An exhibition charting the history of women’s football will help kick off a summer-long celebration of the game as Manchester prepares to play its part as a host city for UEFA Women’s EURO 2022 tournament matches.
Manchester is one of nine tournament host cities taking part in a National Lottery funded project this summer to uncover more of the hidden history of women’s football in what will be a celebration of the game, its players, and communities.
The city council is teaming up with the National Football Museum, based in Manchester, to help reveal and celebrate the history of the women’s game – first played professionally 141 years ago – and to record more of the stories of the pioneering women and girls involved.
As well as an exhibition that will trace the roots of the women’s game from its early nineteenth century beginnings through to the twenty-first, a unique ‘contemporary collecting’ project is also planned.
The Football Heritage Collection project will see volunteers go out into local communities to speak with people and ‘collect’ their memories and stories about the game and the women involved, along with any artefacts relating to the game or the women who played it.
It’s hoped the project will help reveal even more insights into the long tradition of women’s football in Manchester, which dates from humble origins through to the great Manchester Corinthians’ ground-breaking international tours in the 1950s, right up to the present-day era, led by Manchester City Women and a growing number of female clubs, teams and coaches.

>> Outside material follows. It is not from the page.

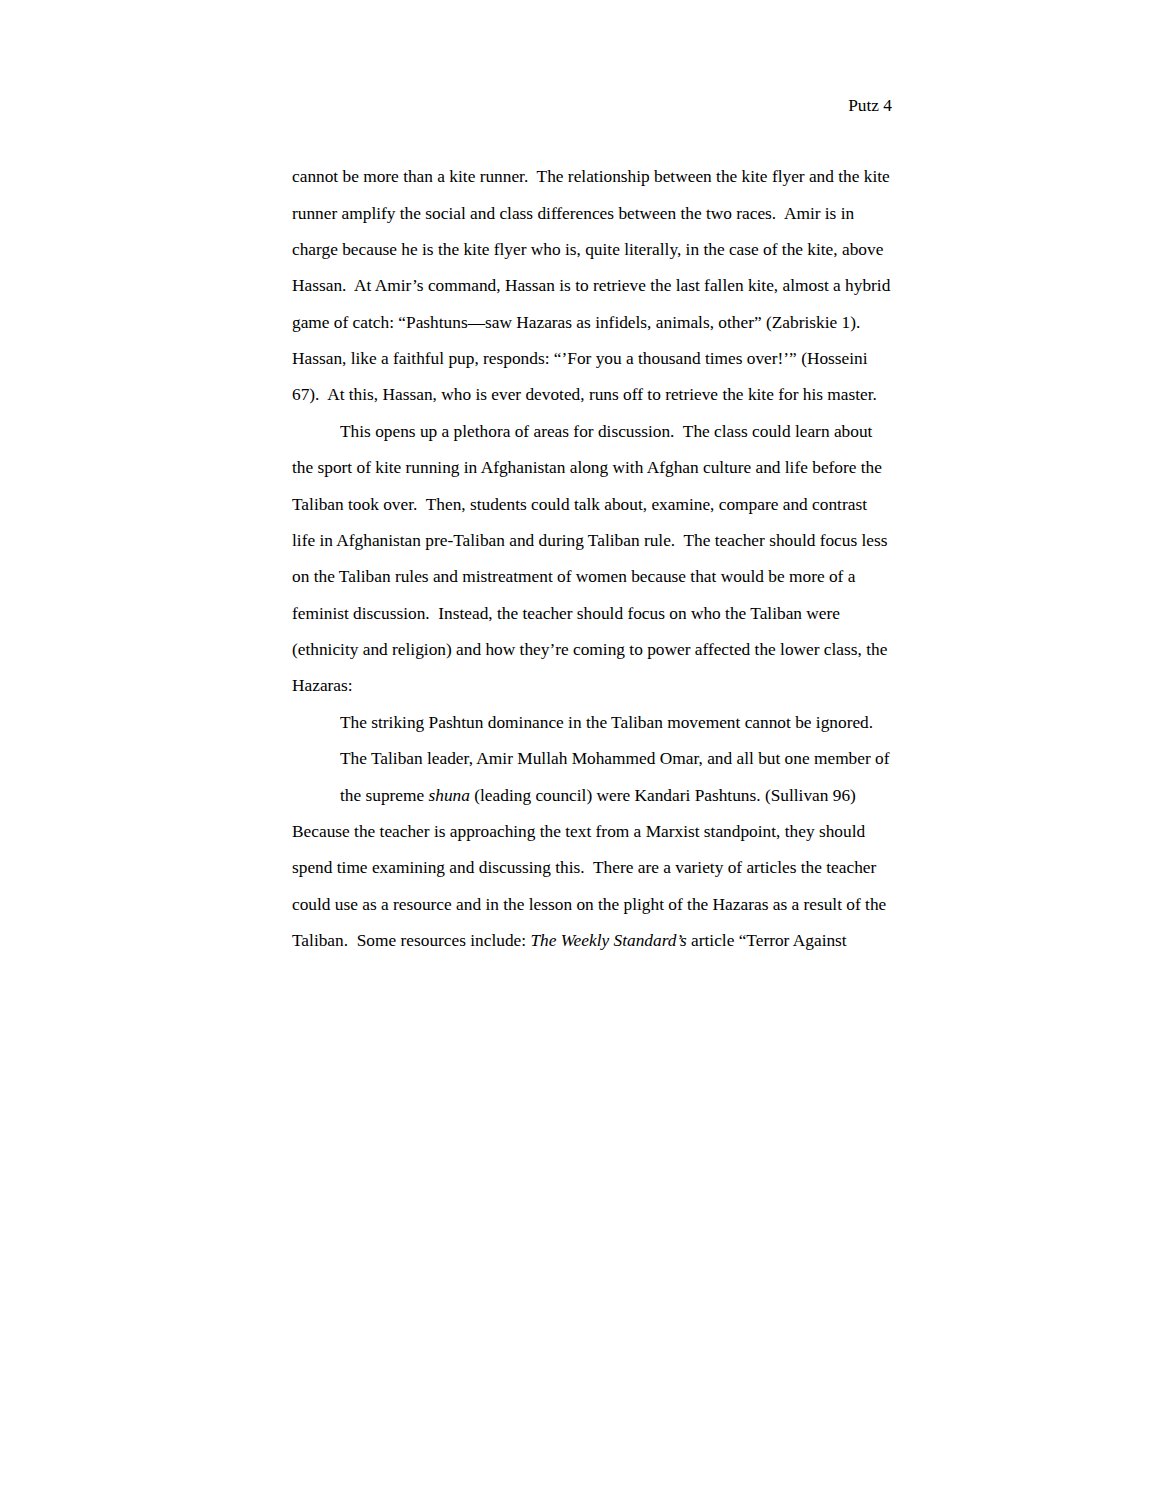Putz 4
cannot be more than a kite runner. The relationship between the kite flyer and the kite runner amplify the social and class differences between the two races. Amir is in charge because he is the kite flyer who is, quite literally, in the case of the kite, above Hassan. At Amir’s command, Hassan is to retrieve the last fallen kite, almost a hybrid game of catch: “Pashtuns—saw Hazaras as infidels, animals, other” (Zabriskie 1). Hassan, like a faithful pup, responds: “’For you a thousand times over!’” (Hosseini 67). At this, Hassan, who is ever devoted, runs off to retrieve the kite for his master.
This opens up a plethora of areas for discussion. The class could learn about the sport of kite running in Afghanistan along with Afghan culture and life before the Taliban took over. Then, students could talk about, examine, compare and contrast life in Afghanistan pre-Taliban and during Taliban rule. The teacher should focus less on the Taliban rules and mistreatment of women because that would be more of a feminist discussion. Instead, the teacher should focus on who the Taliban were (ethnicity and religion) and how they’re coming to power affected the lower class, the Hazaras:
The striking Pashtun dominance in the Taliban movement cannot be ignored. The Taliban leader, Amir Mullah Mohammed Omar, and all but one member of the supreme shuna (leading council) were Kandari Pashtuns. (Sullivan 96)
Because the teacher is approaching the text from a Marxist standpoint, they should spend time examining and discussing this. There are a variety of articles the teacher could use as a resource and in the lesson on the plight of the Hazaras as a result of the Taliban. Some resources include: The Weekly Standard’s article “Terror Against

Councillor Luthfur Rahman OBE, Deputy Leader Manchester City Council, said: “As a city that is synonymous with football we’re excited and proud to be playing our part in supporting the UEFA Women’s EURO 2022 Tournament.
“It provides a huge opportunity for girls and women’s football in Manchester and for helping get more girls and women involved in physical activity as part of a healthy lifestyle.
“As well as giving fans the chance to see some of the best players in the world in action on the pitch, the work we’re doing with the National Football Museum to open up and reveal more of the history of women’s football will ensure that this fascinating, surprising, and currently little-known about heritage of the game is opened up to a wider audience, and recorded for future generations to explore, learn from, and be inspired by.”
The National Football Museum has been improving its representation of women’s football across its collections and exhibitions over the past few years and a brand-new large-scale exhibition celebrating and documenting the history of the women’s game will go on display at the museum from February – July, as the city prepares to welcome the UEFA Women’s EURO 2022 tournament.
The exhibition will be supported by an exciting range of activities and events to celebrate and capture the tournament, including the Football Heritage Collection project which will help the museum expand its collection and capture memories from fans and players – past and present – about the history of the women’s game in Manchester.
As part of the project ten community volunteers will be recruited and trained in techniques to gather, record, and digitise oral histories. Volunteers will also support several community collecting days held at fan-zones on match days which will give members of the public the chance to share their women’s football memorabilia and stories with heritage experts. As well as providing valuable information for the museum, the collecting days will help people to learn more about women’s football, and to be inspired by the game.
The heritage collection project will work directly with community and grassroots partners and will be accompanied by interactive sessions and resource packs about the history and importance of the women’s game, as well as family activities in the fan-zones.
A selection of the objects, oral histories, and stories that are collected will be showcased on the National Football Museum website.
Belinda Scarlett, Women’s Football Curator at the National Football Museum, said: “From the Manchester Corinthians’ ground-breaking international tours in the 1950s, to being home to two WSL teams and grassroots teams like Manchester Laces, Manchester has played an important role in the history and development of the women’s game. The National Football Museum has been improving its representation of women’s football across its collections and exhibitions over the past few years culminating in our exhibition to celebrate the UEFA Women’s Euros 2022. The exhibition will be supported by an exciting range of activities and events to celebrate and capture the tournament.”
Nine UEFA Women’s EURO 2022 tournament host cities nationally are taking part in the heritage activity programme to reveal, share, and celebrate 141 years of women’s football. The programme has been funded by a £500,000 grant from the National Lottery Heritage Fund and is in partnership with the Football Association.